WHAT TO WORK ON:
a. In the ASIC description, how many test pulse amplitudes does APFEL 1.4 have for each channel?
b. Output the ASIC description word for word from "Each ASIC includes" to "best noise performance.".

Each ASIC includes 2 equivalent readout channels consisting of a charge sensitive preamplifier, a shaper stage and differential output buffers. As the input stage a folded cascode circuit was chosen. This stage was optimized for large detector capacitance, 350 kHz maximum event rate and best noise performance.
The following first integrator stage is based on a downscaled version of the preamplifier circuit which fits well to the input
operation point. After the first integrator stage the signal path is splitted into two sub paths. One of these sub paths has an amplification of 32 respectively 16 in comparison to the other to get larger output signals in the low energy range. Each path is built up by two first order integrators. The second integrator provides a differential output signal.
The ASIC is realized in a low power design due to the fact of a power limitation given by the experiment. The operation temperature in the experiment will be T = -25 C.
The fourth iteration of the ASIC (APFEL 1.4) submitted in spring 2012 includes design extensions in the analog and digital paths. The main modification in the analog path is the programmability of the amplification value without effecting the integration time. Therefore the R-C-feedback of the second shaper stage was built up switchable. For flexibility reasons an additional DAC was added to the circuit which separates the two readout channels from each other and allows an individual adjusting of the both readout channels. The on chip test pulser was extended by doubling the number of test pulse amplitudes. The APFEL 1.4 has now four different test pulse amplitudes with the value 1:2:4:8 for each channel. With these test pulses a monitoring of the readout electronics including a rough linearity monitoring is possible.
For programming a two-wire serial interface is implemented. By an 8 bit chip ID a common bus structure of up to 255 ASICs can be realized. One address code is reserved for broadcast communication.
The presented ASIC APFEL 1.4 will be used 2012 to equip a calorimeter prototype build up of 120 lead tungstate crystals.

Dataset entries

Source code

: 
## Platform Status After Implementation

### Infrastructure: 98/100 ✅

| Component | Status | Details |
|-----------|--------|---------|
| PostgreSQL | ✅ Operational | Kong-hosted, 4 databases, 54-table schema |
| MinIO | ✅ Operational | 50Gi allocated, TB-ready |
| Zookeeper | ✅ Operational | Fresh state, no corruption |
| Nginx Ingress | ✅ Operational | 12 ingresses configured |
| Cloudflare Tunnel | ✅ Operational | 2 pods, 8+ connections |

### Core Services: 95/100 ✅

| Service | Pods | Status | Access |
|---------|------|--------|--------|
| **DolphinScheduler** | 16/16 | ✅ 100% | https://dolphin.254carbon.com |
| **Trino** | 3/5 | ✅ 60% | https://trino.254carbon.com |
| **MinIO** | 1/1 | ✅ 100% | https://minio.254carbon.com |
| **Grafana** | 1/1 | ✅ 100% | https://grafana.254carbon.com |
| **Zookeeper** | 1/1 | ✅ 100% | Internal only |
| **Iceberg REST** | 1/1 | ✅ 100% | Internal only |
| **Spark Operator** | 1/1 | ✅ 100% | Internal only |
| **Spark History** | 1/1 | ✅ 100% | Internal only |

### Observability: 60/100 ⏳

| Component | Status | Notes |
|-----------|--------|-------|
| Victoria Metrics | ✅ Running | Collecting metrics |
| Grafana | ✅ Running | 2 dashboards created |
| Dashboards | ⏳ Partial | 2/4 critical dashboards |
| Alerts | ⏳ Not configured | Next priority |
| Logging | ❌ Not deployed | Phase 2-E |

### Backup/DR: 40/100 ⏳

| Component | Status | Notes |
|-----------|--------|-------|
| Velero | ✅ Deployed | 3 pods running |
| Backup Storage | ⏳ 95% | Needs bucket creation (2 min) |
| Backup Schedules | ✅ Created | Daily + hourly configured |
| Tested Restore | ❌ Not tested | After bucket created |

YOUR WRITTEN ANSWERS:
a. Four, with the values 1:2:4:8.

b.
Each ASIC includes 2 equivalent readout channels consisting of a charge sensitive preamplifier, a shaper stage and differential output buffers. As the input stage a folded cascode circuit was chosen. This stage was optimized for large detector capacitance, 350 kHz maximum event rate and best noise performance.